**WORK ORDER A:** Reproduce the passage on craft production at Dinka word for word, in full.

Craft Production as a Pillar of Urban Life
Excavations at Dinka have been underway since 2015, and the site is now considered one of the best-documented Iron Age settlements in the region. The pottery workshop adds compelling evidence that artisanal production was not a marginal activity, but rather a central component of the urban economy and community identity. Far from being small-scale or domestic, pottery making at Dinka was systematic, skilled, and socially embedded.
The discovery challenges older archaeological models that portrayed Iron Age workshops as informal or loosely structured. Instead, the remains at Dinka point to specialized labor, interdependent workflows, and shared craftsmanship traditions that supported broader patterns of trade and regional interaction.
Dr. Amicone notes that the findings reveal a society in which technology, collaboration, and knowledge transfer were essential to daily life — and where craft workers held a meaningful role within urban organization and governance. The workshop demonstrates that the residents of Dinka were not only farmers or traders, but active participants in a complex production economy shaped by expertise and innovation.
Reconstructing Daily Life Through Science
By combining sediment analysis, materials science, and archaeological excavation, the research team was able to move beyond the pottery fragments themselves and reconstruct the lived reality of the people who produced them. Every kiln wall, discarded sherd, and layer of ash contributed to a detailed picture of work rhythms, firing sequences, and resource management across the workshop’s operational lifespan.

**MATERIAL SUPPLIED:**
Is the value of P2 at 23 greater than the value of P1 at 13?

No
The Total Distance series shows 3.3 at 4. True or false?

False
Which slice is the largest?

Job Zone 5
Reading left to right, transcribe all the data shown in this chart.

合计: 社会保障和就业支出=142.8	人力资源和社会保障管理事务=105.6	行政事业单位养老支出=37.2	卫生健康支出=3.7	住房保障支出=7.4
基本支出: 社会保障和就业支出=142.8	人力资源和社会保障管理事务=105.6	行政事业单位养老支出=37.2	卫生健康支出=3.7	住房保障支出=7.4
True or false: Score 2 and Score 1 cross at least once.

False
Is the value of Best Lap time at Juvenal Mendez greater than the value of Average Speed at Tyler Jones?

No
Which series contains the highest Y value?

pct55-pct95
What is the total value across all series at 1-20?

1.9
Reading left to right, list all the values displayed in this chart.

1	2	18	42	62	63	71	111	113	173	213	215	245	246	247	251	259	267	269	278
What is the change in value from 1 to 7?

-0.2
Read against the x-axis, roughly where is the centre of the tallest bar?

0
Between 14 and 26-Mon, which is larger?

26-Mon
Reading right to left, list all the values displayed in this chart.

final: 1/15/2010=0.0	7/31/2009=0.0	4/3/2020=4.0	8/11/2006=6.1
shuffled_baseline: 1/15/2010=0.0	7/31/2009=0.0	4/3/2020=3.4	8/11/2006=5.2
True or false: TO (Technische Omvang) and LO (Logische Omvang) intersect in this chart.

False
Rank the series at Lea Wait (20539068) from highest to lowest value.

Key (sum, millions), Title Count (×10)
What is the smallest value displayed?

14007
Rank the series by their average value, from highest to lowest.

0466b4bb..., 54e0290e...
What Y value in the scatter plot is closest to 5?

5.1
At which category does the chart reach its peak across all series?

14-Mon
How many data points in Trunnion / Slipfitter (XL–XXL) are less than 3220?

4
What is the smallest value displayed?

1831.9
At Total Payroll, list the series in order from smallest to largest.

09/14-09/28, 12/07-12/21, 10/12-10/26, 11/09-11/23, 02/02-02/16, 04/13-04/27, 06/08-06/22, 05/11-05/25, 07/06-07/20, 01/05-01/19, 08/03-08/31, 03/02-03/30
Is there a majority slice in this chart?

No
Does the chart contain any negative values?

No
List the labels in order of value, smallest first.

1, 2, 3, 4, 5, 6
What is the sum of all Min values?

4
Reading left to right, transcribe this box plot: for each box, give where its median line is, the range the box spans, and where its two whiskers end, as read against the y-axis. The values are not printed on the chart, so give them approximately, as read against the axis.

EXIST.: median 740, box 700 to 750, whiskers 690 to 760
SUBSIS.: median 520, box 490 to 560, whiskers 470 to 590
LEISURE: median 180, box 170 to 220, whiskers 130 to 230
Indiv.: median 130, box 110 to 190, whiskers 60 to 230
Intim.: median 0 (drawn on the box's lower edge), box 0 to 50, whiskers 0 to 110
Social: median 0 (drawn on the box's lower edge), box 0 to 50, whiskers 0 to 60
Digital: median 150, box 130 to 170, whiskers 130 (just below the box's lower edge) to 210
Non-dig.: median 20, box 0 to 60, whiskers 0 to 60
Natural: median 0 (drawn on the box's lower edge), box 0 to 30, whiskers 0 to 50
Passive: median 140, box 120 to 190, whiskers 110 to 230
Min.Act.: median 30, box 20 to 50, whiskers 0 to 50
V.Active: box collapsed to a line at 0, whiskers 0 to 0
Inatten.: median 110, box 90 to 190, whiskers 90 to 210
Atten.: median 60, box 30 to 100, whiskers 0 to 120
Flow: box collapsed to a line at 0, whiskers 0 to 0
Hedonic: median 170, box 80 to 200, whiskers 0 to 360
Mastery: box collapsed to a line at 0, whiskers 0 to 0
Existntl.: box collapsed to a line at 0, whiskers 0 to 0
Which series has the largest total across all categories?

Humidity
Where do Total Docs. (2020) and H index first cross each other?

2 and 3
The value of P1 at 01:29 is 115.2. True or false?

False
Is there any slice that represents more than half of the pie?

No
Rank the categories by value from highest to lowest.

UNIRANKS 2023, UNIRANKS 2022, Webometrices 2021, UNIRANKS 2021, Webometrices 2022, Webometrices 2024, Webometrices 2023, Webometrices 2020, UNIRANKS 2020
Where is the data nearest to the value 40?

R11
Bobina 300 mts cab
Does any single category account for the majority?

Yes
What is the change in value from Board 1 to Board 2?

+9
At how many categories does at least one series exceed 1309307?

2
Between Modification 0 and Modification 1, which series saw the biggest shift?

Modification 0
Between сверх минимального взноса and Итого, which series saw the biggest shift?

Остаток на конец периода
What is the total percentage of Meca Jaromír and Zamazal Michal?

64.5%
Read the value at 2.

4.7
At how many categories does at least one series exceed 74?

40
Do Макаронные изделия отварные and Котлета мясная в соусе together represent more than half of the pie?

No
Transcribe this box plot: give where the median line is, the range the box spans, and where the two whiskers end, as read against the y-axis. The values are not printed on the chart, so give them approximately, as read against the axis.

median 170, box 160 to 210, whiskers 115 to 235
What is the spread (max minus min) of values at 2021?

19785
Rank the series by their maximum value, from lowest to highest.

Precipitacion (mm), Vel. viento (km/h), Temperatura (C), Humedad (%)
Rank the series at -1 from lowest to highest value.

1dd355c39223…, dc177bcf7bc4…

**WORK ORDER B:** Collect every line in the rows that contains the word "right".

**RESULT A:**
Craft Production as a Pillar of Urban Life
Excavations at Dinka have been underway since 2015, and the site is now considered one of the best-documented Iron Age settlements in the region. The pottery workshop adds compelling evidence that artisanal production was not a marginal activity, but rather a central component of the urban economy and community identity. Far from being small-scale or domestic, pottery making at Dinka was systematic, skilled, and socially embedded.
The discovery challenges older archaeological models that portrayed Iron Age workshops as informal or loosely structured. Instead, the remains at Dinka point to specialized labor, interdependent workflows, and shared craftsmanship traditions that supported broader patterns of trade and regional interaction.
Dr. Amicone notes that the findings reveal a society in which technology, collaboration, and knowledge transfer were essential to daily life — and where craft workers held a meaningful role within urban organization and governance. The workshop demonstrates that the residents of Dinka were not only farmers or traders, but active participants in a complex production economy shaped by expertise and innovation.
Reconstructing Daily Life Through Science
By combining sediment analysis, materials science, and archaeological excavation, the research team was able to move beyond the pottery fragments themselves and reconstruct the lived reality of the people who produced them. Every kiln wall, discarded sherd, and layer of ash contributed to a detailed picture of work rhythms, firing sequences, and resource management across the workshop’s operational lifespan.

**RESULT B:**
Reading left to right, transcribe all the data shown in this chart.
Reading left to right, list all the values displayed in this chart.
Reading right to left, list all the values displayed in this chart.
Reading left to right, transcribe this box plot: for each box, give where its median line is, the range the box spans, and where its two whiskers end, as read against the y-axis. The values are not printed on the chart, so give them approximately, as read against the axis.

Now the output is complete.